The approach is different from CLP(FD), since we don’t
label variables , instead we label functions, i.e. operator tables.
So its already on the 2nd order MIL level.

P.S.: The problem input is something like:

The problem output is something lilke:

The 150 lines Prolog code produce a similar result:

?- mccune([e*X=X,X^(-1)*X=e,X*(Y*Z)=(X*Y)*Z, c*d\=d*c], 6, R).
R = [d-2, c-1, 5*2-3, 5*5-4, 4*3-2, 3*5-2, 3*2-5, 4*4-5, 2*4-3, 
2*3-4, 3*4-1, 3*1-4, 5*3-1, 4*1-3, 1*5-3, 1*3-5, 2*1-5, 2*5-1, 
5*1-2, 4*2-1, 1*4-2, 1*2-4, 5*0-5, 4*0-4, 4*5-0, 5^ -1-4, 5*4-0, 
4^ -1-5, 3*0-3, 3*3-0, 3^ -1-3, 2*0-2, 2*2-0, 2^ -1-2, 1*0-1, 
1*1-0, 1^ -1-1, 0^ -1-0, 0*5-5, 0*4-4, 0*3-3, 0*2-2, 
0*1-1, 0*0-0, e-0]

But you also see why the payback of union find in such
search examples is so low.
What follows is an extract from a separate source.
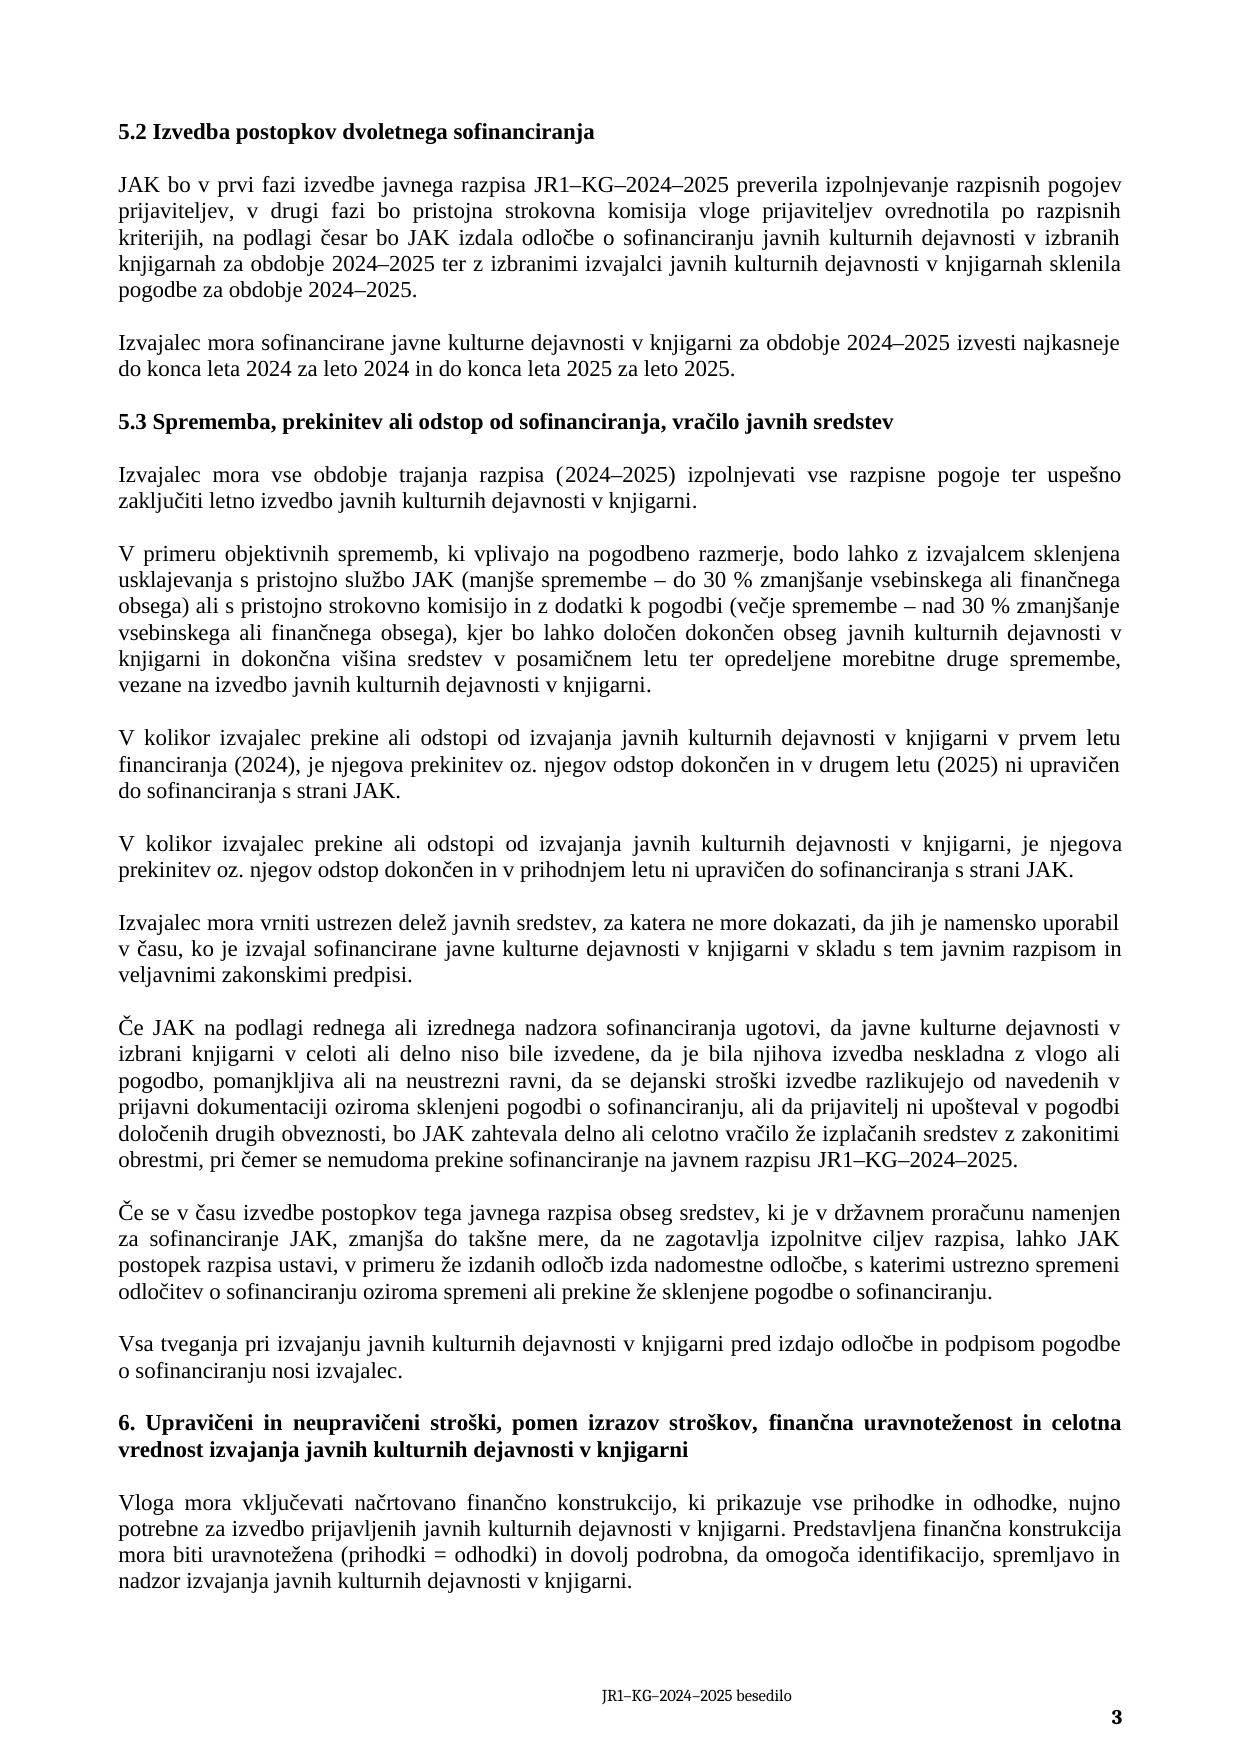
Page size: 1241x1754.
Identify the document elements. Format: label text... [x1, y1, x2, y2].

text V primeru objektivnih sprememb, ki vplivajo na pogodbeno razmerje, bodo lahko z izvajalcem sklenjena usklajevanja s pristojno službo JAK (manjše spremembe – do 30 % zmanjšanje vsebinskega ali finančnega obsega) ali s pristojno strokovno komisijo in z dodatki k pogodbi (večje spremembe – nad 30 % zmanjšanje vsebinskega ali finančnega obsega), kjer bo lahko določen dokončen obseg javnih kulturnih dejavnosti v knjigarni in dokončna višina sredstev v posamičnem letu ter opredeljene morebitne druge spremembe, vezane na izvedbo javnih kulturnih dejavnosti v knjigarni. [118, 540, 1122, 698]
text Če se v času izvedbe postopkov tega javnega razpisa obseg sredstev, ki je v državnem proračunu namenjen za sofinanciranje JAK, zmanjša do takšne mere, da ne zagotavlja izpolnitve ciljev razpisa, lahko JAK postopek razpisa ustavi, v primeru že izdanih odločb izda nadomestne odločbe, s katerimi ustrezno spremeni odločitev o sofinanciranju oziroma spremeni ali prekine že sklenjene pogodbe o sofinanciranju. [118, 1199, 1122, 1304]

If |D| = n is the domain size,
then although |D x D| has size n^2, the diagonal E_D,

namely E_D = { (x,y) | x e D, y e D, x = y } has
only size n. So the probability of a pair in certain problem
domains, is around 1/n, getting smaller and smaller with

larger and larger n. My experiments showed that union find
only generated overhead. But maybe I should try again.
It questions the whole E-graph idea from the viewpoint of

heuristics for some Mc Cune like model finding problems.
Maybe the more effective methods, that look for the needle
in the hay stack, attack the problem from a totally different

angle, still they use rewriting.

Edit 10.05.2026:
One challenge is that the example has not only anti-unification,
like the c*d\=d*c, the Mc Cune style model finder implementation
makes also heavy use of backtracking. So I even don’t know

whether ISAMORE papers with saturation would help:

Finding Reusable Instructions via E-Graph Anti-Unification
Youwei Xiao et al. - ASPLOS ’26
https://github.com/pku-liang/ISAMORE

But I guess ISAMORE also delivers rewriting challenges. But
their subject matter in the above paper is LLVM/GEM5, so maybe
I rather buy a new Mac Neo (only $500) and enjoy local AI.